Why less is more: the economics of moderation. | 003/100

Studying economics can be tough. Sometimes, when I’m deep into theoretical models, each reliant on dozens of complicated (and completely unrealistic) assumptions, I despair. How on earth is this useful? How is this in any way, shape or form applicable in the real world? Einstein said that ‘as far as the laws of mathematics refer to reality, they are not certain, and as far as they are certain, they do not refer to reality.’ The same holds true here.

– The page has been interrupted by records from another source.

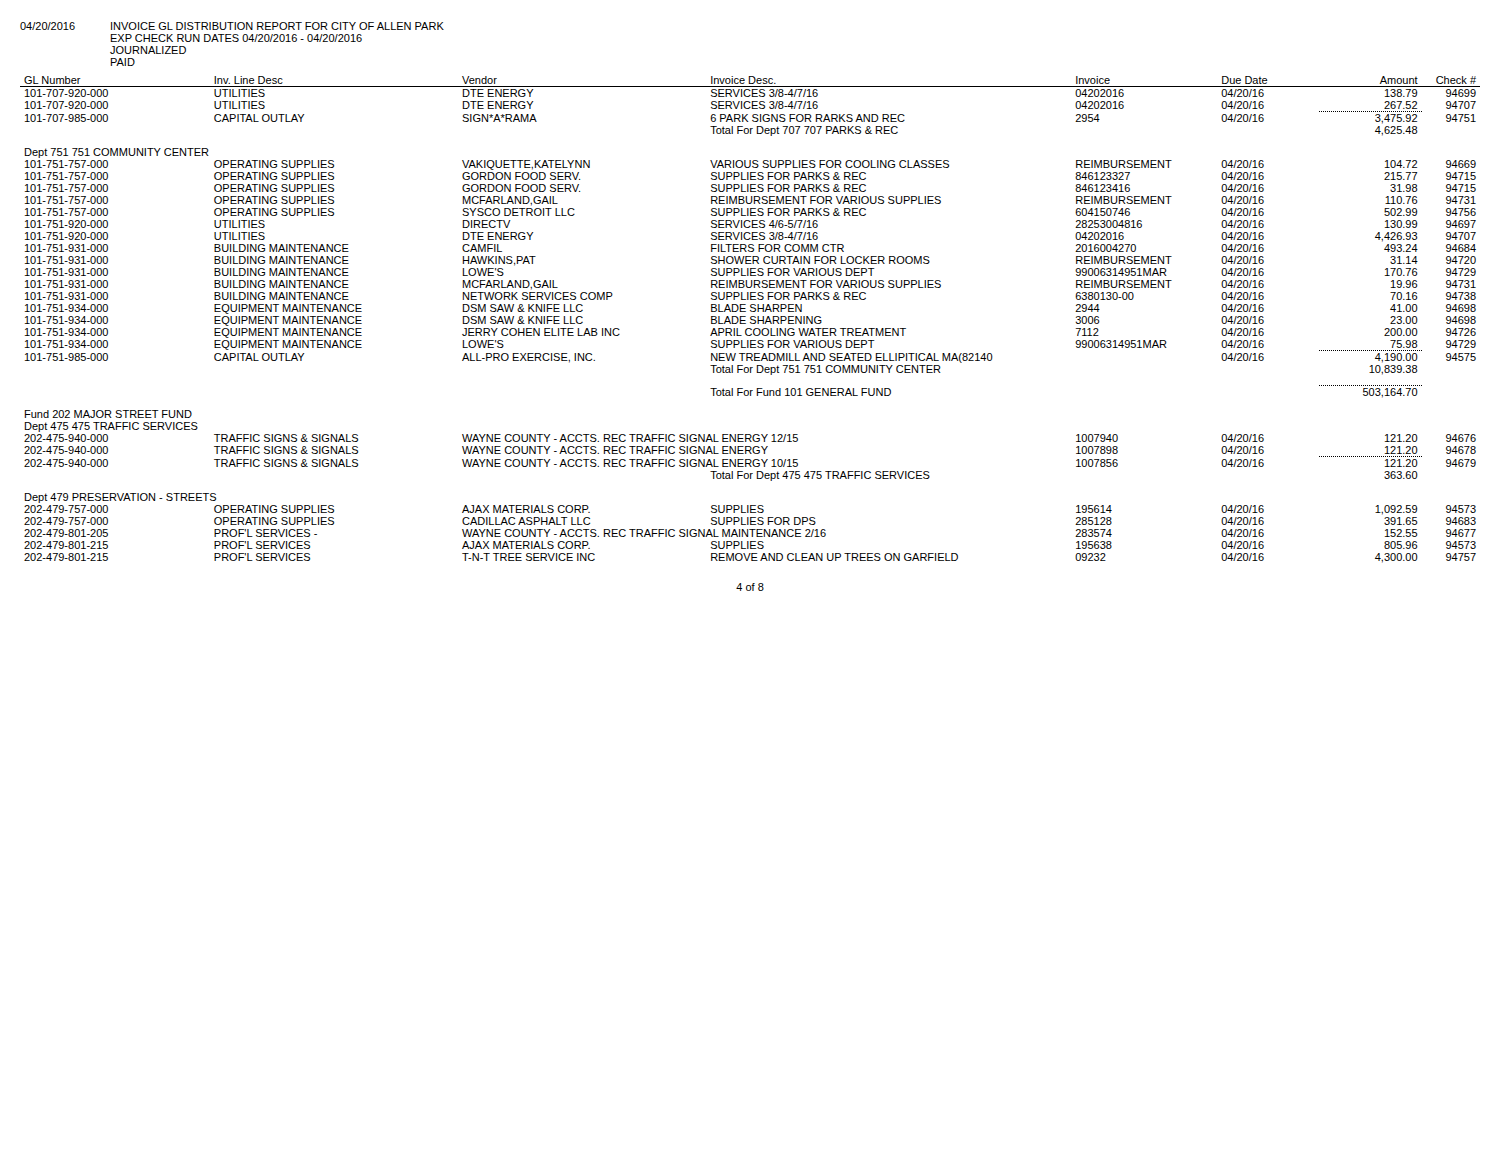04/20/2016
INVOICE GL DISTRIBUTION REPORT FOR CITY OF ALLEN PARK
EXP CHECK RUN DATES 04/20/2016 - 04/20/2016
JOURNALIZED
PAID
| GL Number | Inv. Line Desc | Vendor | Invoice Desc. | Invoice | Due Date | Amount | Check # |
| --- | --- | --- | --- | --- | --- | --- | --- |
| 101-707-920-000 | UTILITIES | DTE ENERGY | SERVICES 3/8-4/7/16 | 04202016 | 04/20/16 | 138.79 | 94699 |
| 101-707-920-000 | UTILITIES | DTE ENERGY | SERVICES 3/8-4/7/16 | 04202016 | 04/20/16 | 267.52 | 94707 |
| 101-707-985-000 | CAPITAL OUTLAY | SIGN*A*RAMA | 6 PARK SIGNS FOR RARKS AND REC | 2954 | 04/20/16 | 3,475.92 | 94751 |
| | | | Total For Dept 707 707 PARKS & REC | | | 4,625.48 | |
| Dept 751 751 COMMUNITY CENTER |
| 101-751-757-000 | OPERATING SUPPLIES | VAKIQUETTE,KATELYNN | VARIOUS SUPPLIES FOR COOLING CLASSES | REIMBURSEMENT | 04/20/16 | 104.72 | 94669 |
| 101-751-757-000 | OPERATING SUPPLIES | GORDON FOOD SERV. | SUPPLIES FOR PARKS & REC | 846123327 | 04/20/16 | 215.77 | 94715 |
| 101-751-757-000 | OPERATING SUPPLIES | GORDON FOOD SERV. | SUPPLIES FOR PARKS & REC | 846123416 | 04/20/16 | 31.98 | 94715 |
| 101-751-757-000 | OPERATING SUPPLIES | MCFARLAND,GAIL | REIMBURSEMENT FOR VARIOUS SUPPLIES | REIMBURSEMENT | 04/20/16 | 110.76 | 94731 |
| 101-751-757-000 | OPERATING SUPPLIES | SYSCO DETROIT LLC | SUPPLIES FOR PARKS & REC | 604150746 | 04/20/16 | 502.99 | 94756 |
| 101-751-920-000 | UTILITIES | DIRECTV | SERVICES 4/6-5/7/16 | 28253004816 | 04/20/16 | 130.99 | 94697 |
| 101-751-920-000 | UTILITIES | DTE ENERGY | SERVICES 3/8-4/7/16 | 04202016 | 04/20/16 | 4,426.93 | 94707 |
| 101-751-931-000 | BUILDING MAINTENANCE | CAMFIL | FILTERS FOR COMM CTR | 2016004270 | 04/20/16 | 493.24 | 94684 |
| 101-751-931-000 | BUILDING MAINTENANCE | HAWKINS,PAT | SHOWER CURTAIN FOR LOCKER ROOMS | REIMBURSEMENT | 04/20/16 | 31.14 | 94720 |
| 101-751-931-000 | BUILDING MAINTENANCE | LOWE'S | SUPPLIES FOR VARIOUS DEPT | 99006314951MAR | 04/20/16 | 170.76 | 94729 |
| 101-751-931-000 | BUILDING MAINTENANCE | MCFARLAND,GAIL | REIMBURSEMENT FOR VARIOUS SUPPLIES | REIMBURSEMENT | 04/20/16 | 19.96 | 94731 |
| 101-751-931-000 | BUILDING MAINTENANCE | NETWORK SERVICES COMP | SUPPLIES FOR PARKS & REC | 6380130-00 | 04/20/16 | 70.16 | 94738 |
| 101-751-934-000 | EQUIPMENT MAINTENANCE | DSM SAW & KNIFE LLC | BLADE SHARPEN | 2944 | 04/20/16 | 41.00 | 94698 |
| 101-751-934-000 | EQUIPMENT MAINTENANCE | DSM SAW & KNIFE LLC | BLADE SHARPENING | 3006 | 04/20/16 | 23.00 | 94698 |
| 101-751-934-000 | EQUIPMENT MAINTENANCE | JERRY COHEN ELITE LAB INC | APRIL COOLING WATER TREATMENT | 7112 | 04/20/16 | 200.00 | 94726 |
| 101-751-934-000 | EQUIPMENT MAINTENANCE | LOWE'S | SUPPLIES FOR VARIOUS DEPT | 99006314951MAR | 04/20/16 | 75.98 | 94729 |
| 101-751-985-000 | CAPITAL OUTLAY | ALL-PRO EXERCISE, INC. | NEW TREADMILL AND SEATED ELLIPITICAL MA(82140 | | 04/20/16 | 4,190.00 | 94575 |
| | | | Total For Dept 751 751 COMMUNITY CENTER | | | 10,839.38 | |
| | | | Total For Fund 101 GENERAL FUND | | | 503,164.70 | |
| Fund 202 MAJOR STREET FUND |
| Dept 475 475 TRAFFIC SERVICES |
| 202-475-940-000 | TRAFFIC SIGNS & SIGNALS | WAYNE COUNTY - ACCTS. REC TRAFFIC SIGNAL ENERGY 12/15 | 1007940 | 04/20/16 | 121.20 | 94676 |
| 202-475-940-000 | TRAFFIC SIGNS & SIGNALS | WAYNE COUNTY - ACCTS. REC TRAFFIC SIGNAL ENERGY | 1007898 | 04/20/16 | 121.20 | 94678 |
| 202-475-940-000 | TRAFFIC SIGNS & SIGNALS | WAYNE COUNTY - ACCTS. REC TRAFFIC SIGNAL ENERGY 10/15 | 1007856 | 04/20/16 | 121.20 | 94679 |
| | | | Total For Dept 475 475 TRAFFIC SERVICES | | | 363.60 | |
| Dept 479 PRESERVATION - STREETS |
| 202-479-757-000 | OPERATING SUPPLIES | AJAX MATERIALS CORP. | SUPPLIES | 195614 | 04/20/16 | 1,092.59 | 94573 |
| 202-479-757-000 | OPERATING SUPPLIES | CADILLAC ASPHALT LLC | SUPPLIES FOR DPS | 285128 | 04/20/16 | 391.65 | 94683 |
| 202-479-801-205 | PROF'L SERVICES - | WAYNE COUNTY - ACCTS. REC TRAFFIC SIGNAL MAINTENANCE 2/16 | 283574 | 04/20/16 | 152.55 | 94677 |
| 202-479-801-215 | PROF'L SERVICES | AJAX MATERIALS CORP. | SUPPLIES | 195638 | 04/20/16 | 805.96 | 94573 |
| 202-479-801-215 | PROF'L SERVICES | T-N-T TREE SERVICE INC | REMOVE AND CLEAN UP TREES ON GARFIELD | 09232 | 04/20/16 | 4,300.00 | 94757 |
4 of 8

I’m not saying there aren’t any insights to be drawn – that’d be ridiculous. It’s just a thrill when an economic model actually helps you make sense of the world. One such idea is the concept of ‘diminishing marginal returns’. Simply put, that means the more you consume of something, the less and less valuable each subsequent unit is to you. An example you’ll often come across in a textbook is eating burgers. The first burger, great. The second – yum. Perhaps by the third you’re starting to feel a little ill. There’s no way you could possibly jam in a fourth… And so on. Each one is worth less and less to you.


Because you can have too much of a good thing.

A recent report from the ONS covered how people spent their ‘leisure time’, what they spent that time on and how many hours they worked. How often do you hear people moaning how fed up they are about work? You’d expect that those working less hours, with more time to spend as they wished were far happier.

Well, turns out that the busiest people enjoy their leisure time the most. On top of that, those who ‘spent the most time in leisure activities, at seven hours and 57 minutes per day, and were least likely to enjoy their leisure time‘.

“Moderation is the silken string running through the pearl chain of all virtues.”

-Joseph Hall, the ‘English Seneca’

Sitting around in your pants watching Netflix all day may sound great on the surface – but try doing it for a week, and see how you feel.

Ask yourself this: What are you overindulging in? Excessive drinking? Stuffing your face with cake? Scrolling mindlessly through your phone? Think about how you can cut down. The scarcer it is, the more you’ll enjoy it.